I can remember as a kid with broken plastic toys grabbing glue and wishing I hadn't !!

Paint is another one .. always test on a scrap piece first ... spray cans are worst due to the propellant is often petroleum based. Here's one that gets people ...

Get a spray can of paint ... Graphic oil based for example. Spray from a good distance back .......... no problem.

Now do same test but with can close up to the foam ... watch as the solvent that is now on the foam starts to eat ...

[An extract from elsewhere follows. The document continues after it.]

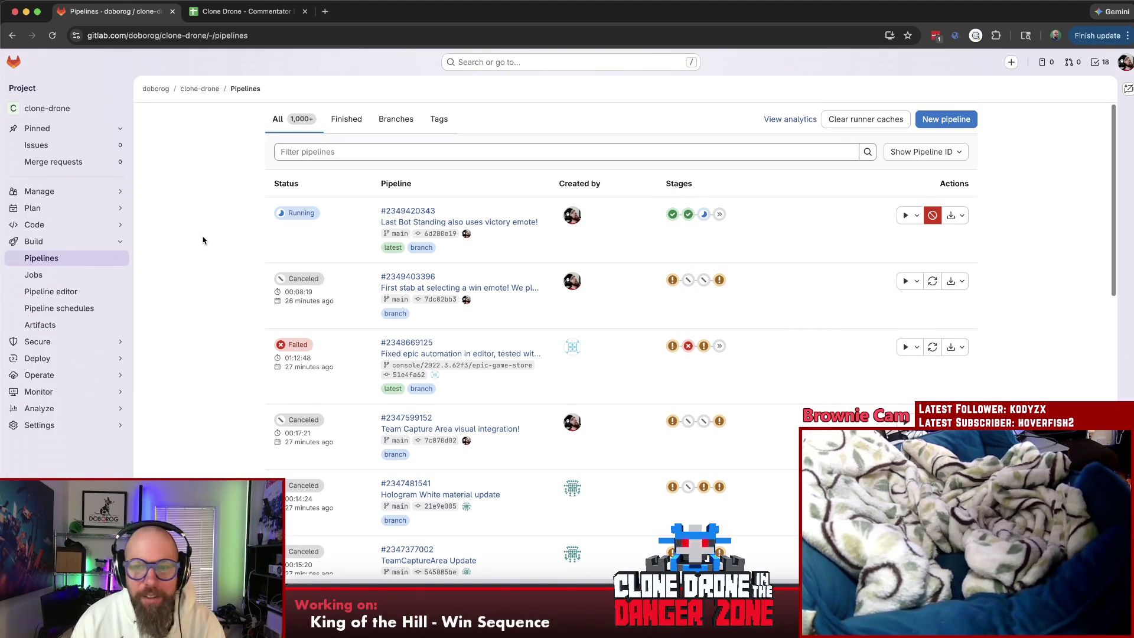
pyautogui.click(626, 623)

When you spray at distance - the solvent is able to disperse and very little hits the foam ... do it close up and it all gets there ...

Nigel
Haha, I've had similar experience with painting rc car bodies, and models. Get some nice paint on the car body, then decide you want to tint windows...then watch as you find out that the tint paint is like water, and water that completely destroys the other paint. I haven't had any issues with foam being destroyed by glue luckily. Definitely enjoying not having to paint rc planes....yet. It's just not fun to buy something, spend tons on paint and surface prep stuff and then find out that the paint doesn't adhere, or eats through stuff. I am very careful with the glue stuff as a result. I randomly found it at walmart, looking for CA glue actually. Turns out it is a glue like UHU Por, which I have been using, but far stronger. With my Tuff Trainer, I was using UHU Por to glue on new motor mounts. It worked, but with the Quick Grip, it will take foam off with it if you try to pull the parts off, yet it is amazing flexible.